(Collected data)
========

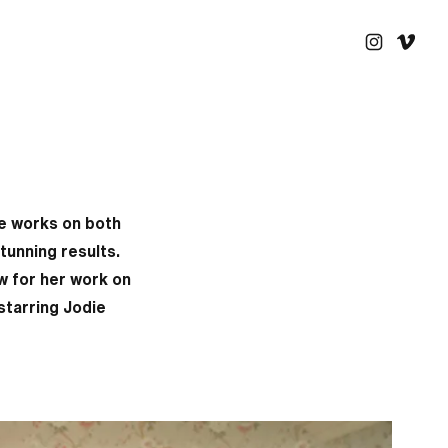
he works on both
tunning results.
w for her work on
starring Jodie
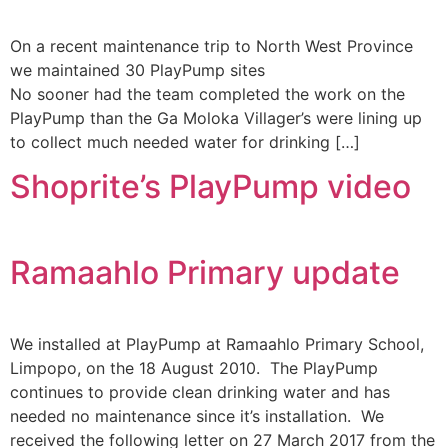
On a recent maintenance trip to North West Province
we maintained 30 PlayPump sites
No sooner had the team completed the work on the
PlayPump than the Ga Moloka Villager’s were lining up
to collect much needed water for drinking […]
Shoprite’s PlayPump video
Ramaahlo Primary update
We installed at PlayPump at Ramaahlo Primary School,
Limpopo, on the 18 August 2010. The PlayPump
continues to provide clean drinking water and has
needed no maintenance since it’s installation. We
received the following letter on 27 March 2017 from the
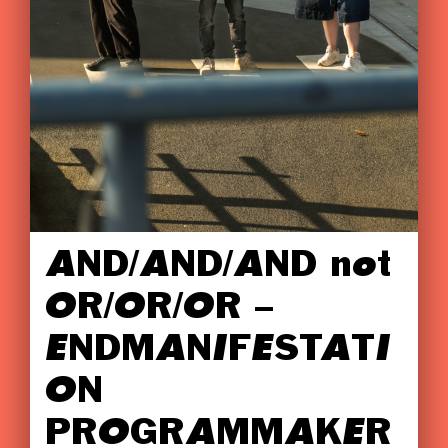
AND/AND/AND not
OR/OR/OR –
ENDMANIFESTATI
ON
PROGRAMMAKER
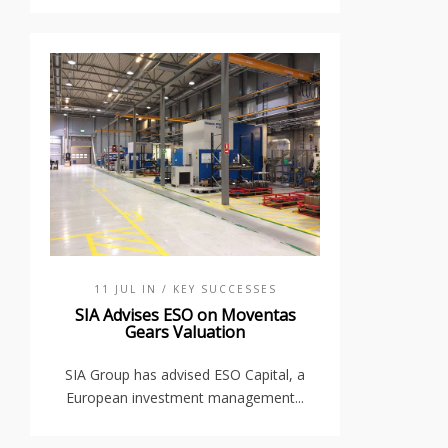
11 JUL IN
/ KEY SUCCESSES
SIA Advises ESO on Moventas
Gears Valuation
SIA Group has advised ESO Capital, a
European investment management...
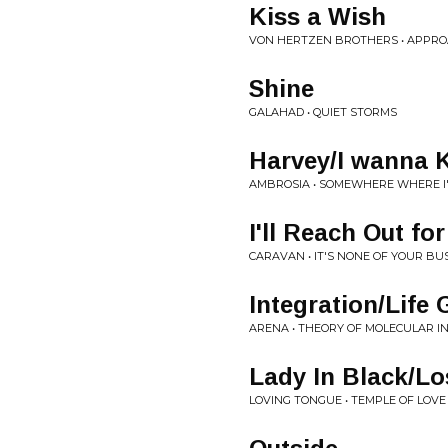
Kiss a Wish
VON HERTZEN BROTHERS • APPR
Shine
GALAHAD • QUIET STORMS
Harvey/I wanna
AMBROSIA • SOMEWHERE WHERE I
I'll Reach Out fo
CARAVAN • IT'S NONE OF YOUR BU
Integration/Life
ARENA • THEORY OF MOLECULAR I
Lady In Black/Lo
LOVING TONGUE • TEMPLE OF LOVE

========

Instructions for the task:
Extract every line of text in the material above word for word, and leave out the pictures.

Answer to this task:
he works on both
tunning results.
w for her work on
starring Jodie
On a recent maintenance trip to North West Province
we maintained 30 PlayPump sites
No sooner had the team completed the work on the
PlayPump than the Ga Moloka Villager’s were lining up
to collect much needed water for drinking […]
Shoprite’s PlayPump video
Ramaahlo Primary update
We installed at PlayPump at Ramaahlo Primary School,
Limpopo, on the 18 August 2010. The PlayPump
continues to provide clean drinking water and has
needed no maintenance since it’s installation. We
received the following letter on 27 March 2017 from the
AND/AND/AND not
OR/OR/OR –
ENDMANIFESTATI
ON
PROGRAMMAKER
11 JUL IN
/ KEY SUCCESSES
SIA Advises ESO on Moventas
Gears Valuation
SIA Group has advised ESO Capital, a
European investment management...
Kiss a Wish
VON HERTZEN BROTHERS • APPR
Shine
GALAHAD • QUIET STORMS
Harvey/I wanna
AMBROSIA • SOMEWHERE WHERE I
I'll Reach Out fo
CARAVAN • IT'S NONE OF YOUR BU
Integration/Life
ARENA • THEORY OF MOLECULAR I
Lady In Black/Lo
LOVING TONGUE • TEMPLE OF LOVE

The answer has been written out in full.